Inferoa
Inferoa is an Inference-native Tokenmaxxing Agent Harness for Loop Engineering. It is built for recursive long-horizon goals in coding and research work across the vLLM ecosystem.
That is what inference-native means here: Inferoa starts from the inference stack and co-designs loop engineering around tokenmaxxing: prefix-cache discipline, context optimization, intelligent routing through vLLM Semantic Router, high-throughput vLLM serving, vLLM Omni multimodal capability, and RTK/CodeGraph-backed context selection.

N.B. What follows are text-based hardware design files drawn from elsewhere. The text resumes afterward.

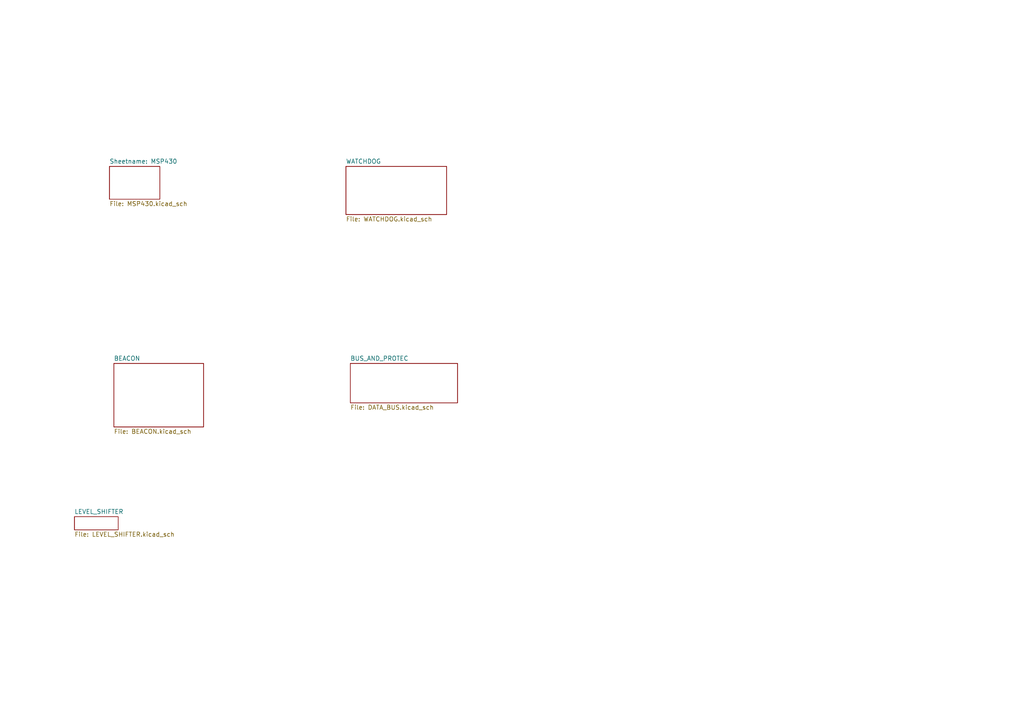
<source format=kicad_sch>
(kicad_sch
	(version 20231120)
	(generator "eeschema")
	(generator_version "8.0")
	(uuid "04a95c0c-1f2d-49e4-8823-3428ac263eb8")
	(paper "A4")
	(lib_symbols)
	(sheet
		(at 31.75 48.26)
		(size 14.605 9.525)
		(fields_autoplaced yes)
		(stroke
			(width 0.1524)
			(type solid)
		)
		(fill
			(color 0 0 0 0.0000)
		)
		(uuid "29b19617-a0de-4dbb-a0d0-bdecf21ca8e4")
		(property "Sheetname" "MSP430"
			(at 31.75 47.5484 0)
			(show_name yes)
			(effects
				(font
					(size 1.27 1.27)
				)
				(justify left bottom)
			)
		)
		(property "Sheetfile" "MSP430.kicad_sch"
			(at 31.75 58.3696 0)
			(effects
				(font
					(size 1.27 1.27)
				)
				(justify left top)
			)
		)
		(instances
			(project "PCB 2 MSP430 BUSMONITOR BEACON WATCHDOG DBUS PROTEC"
				(path "/04a95c0c-1f2d-49e4-8823-3428ac263eb8"
					(page "2")
				)
			)
		)
	)
	(sheet
		(at 21.59 149.86)
		(size 12.7 3.81)
		(fields_autoplaced yes)
		(stroke
			(width 0.1524)
			(type solid)
		)
		(fill
			(color 0 0 0 0.0000)
		)
		(uuid "55fc4a53-fbca-4483-b7a5-592bfe8034c3")
		(property "Sheetname" "LEVEL_SHIFTER"
			(at 21.59 149.1484 0)
			(effects
				(font
					(size 1.27 1.27)
				)
				(justify left bottom)
			)
		)
		(property "Sheetfile" "LEVEL_SHIFTER.kicad_sch"
			(at 21.59 154.2546 0)
			(effects
				(font
					(size 1.27 1.27)
				)
				(justify left top)
			)
		)
		(instances
			(project "PCB 2 MSP430 BUSMONITOR BEACON WATCHDOG DBUS PROTEC"
				(path "/04a95c0c-1f2d-49e4-8823-3428ac263eb8"
					(page "8")
				)
			)
		)
	)
	(sheet
		(at 33.02 105.41)
		(size 26.035 18.415)
		(fields_autoplaced yes)
		(stroke
			(width 0.1524)
			(type solid)
		)
		(fill
			(color 0 0 0 0.0000)
		)
		(uuid "c1c17ac6-111a-4d1f-bf6a-2db34c700432")
		(property "Sheetname" "BEACON"
			(at 33.02 104.6984 0)
			(effects
				(font
					(size 1.27 1.27)
				)
				(justify left bottom)
			)
		)
		(property "Sheetfile" "BEACON.kicad_sch"
			(at 33.02 124.4096 0)
			(effects
				(font
					(size 1.27 1.27)
				)
				(justify left top)
			)
		)
		(instances
			(project "PCB 2 MSP430 BUSMONITOR BEACON WATCHDOG DBUS PROTEC"
				(path "/04a95c0c-1f2d-49e4-8823-3428ac263eb8"
					(page "3")
				)
			)
		)
	)
	(sheet
		(at 101.6 105.41)
		(size 31.115 11.43)
		(fields_autoplaced yes)
		(stroke
			(width 0.1524)
			(type solid)
		)
		(fill
			(color 0 0 0 0.0000)
		)
		(uuid "d27be3f9-6033-4951-9896-36f1138da046")
		(property "Sheetname" "BUS_AND_PROTEC"
			(at 101.6 104.6984 0)
			(effects
				(font
					(size 1.27 1.27)
				)
				(justify left bottom)
			)
		)
		(property "Sheetfile" "DATA_BUS.kicad_sch"
			(at 101.6 117.4246 0)
			(effects
				(font
					(size 1.27 1.27)
				)
				(justify left top)
			)
		)
		(property "Field2" ""
			(at 101.6 105.41 0)
			(effects
				(font
					(size 1.27 1.27)
				)
				(hide yes)
			)
		)
		(instances
			(project "PCB 2 MSP430 BUSMONITOR BEACON WATCHDOG DBUS PROTEC"
				(path "/04a95c0c-1f2d-49e4-8823-3428ac263eb8"
					(page "5")
				)
			)
		)
	)
	(sheet
		(at 100.33 48.26)
		(size 29.21 13.97)
		(fields_autoplaced yes)
		(stroke
			(width 0.1524)
			(type solid)
		)
		(fill
			(color 0 0 0 0.0000)
		)
		(uuid "e1e4a250-dfe0-434b-9772-2ee5cbdca3c6")
		(property "Sheetname" "WATCHDOG"
			(at 100.33 47.5484 0)
			(effects
				(font
					(size 1.27 1.27)
				)
				(justify left bottom)
			)
		)
		(property "Sheetfile" "WATCHDOG.kicad_sch"
			(at 100.33 62.8146 0)
			(effects
				(font
					(size 1.27 1.27)
				)
				(justify left top)
			)
		)
		(instances
			(project "PCB 2 MSP430 BUSMONITOR BEACON WATCHDOG DBUS PROTEC"
				(path "/04a95c0c-1f2d-49e4-8823-3428ac263eb8"
					(page "4")
				)
			)
		)
	)
	(sheet_instances
		(path "/"
			(page "1")
		)
	)
)

</source>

Most agents treat inference as a black-box chat API. Inferoa starts from the opposite direction: the agent loop is designed around the optimization surfaces that modern inference systems expose. Long sessions, prefix-cache discipline, context pressure, model routing, self-hosted serving signals, multimodal artifacts, and verification belong to one durable harness.
What Inferoa Coordinates
- Goal-driven loop engineering keeps recursive long-horizon goals, horizons, completion reflection, and evidence attached to a durable session.
- Plan and autoresearch modes support approved scope and repeated measurement inside the same long-running loop.
- Prefix-cache discipline keeps the stable parts of the prompt stable, so reusable prefixes are not invalidated by avoidable churn.
- Context optimization selects the evidence needed for the next turn using summaries, code intelligence, bounded tool output, and RTK.
- Intelligent routing can choose model paths by cost, safety, privacy, capability, and current session pressure.
- Self-hosted serving uses vLLM Engine-compatible endpoints as first-class inference surfaces instead of opaque chat backends.
- Multimodal execution routes image, video, audio, and speech work through vLLM-Omni-compatible endpoints and stores produced media as managed artifacts.
Why Coding First
Coding is a high-pressure long-horizon task: large repositories, tool failures, context limits, repeated model calls, and proof through tests all appear in the same workflow. That makes it a strong first domain for co-designing agent behavior with inference behavior.
Documentation Map
- Quickstart when you want to run Inferoa.
- Architecture for the system model.
- Tokenmaxxing, Context optimization, and Prefix cache for the core disciplines.
- Model endpoints, vLLM Omni, and Context and RTK for configuration.
- Goal mode, Plan mode, Autoresearch mode, Coding workflow, and Daemon runs for long-horizon workflows.
- Acceptance and Evidence and sessions for release validation.
- CLI reference, Slash commands, and Configuration reference when you need exact command or key names.
Current Implementation
Inferoa is a TypeScript and Node.js terminal application. It stores local state
under ~/.inferoa/ by default and keeps raw endpoint secrets in the local vault
instead of plain configuration files. Node.js 24 or newer is required; the npm
package is published as inferoa from the agentic-in organization.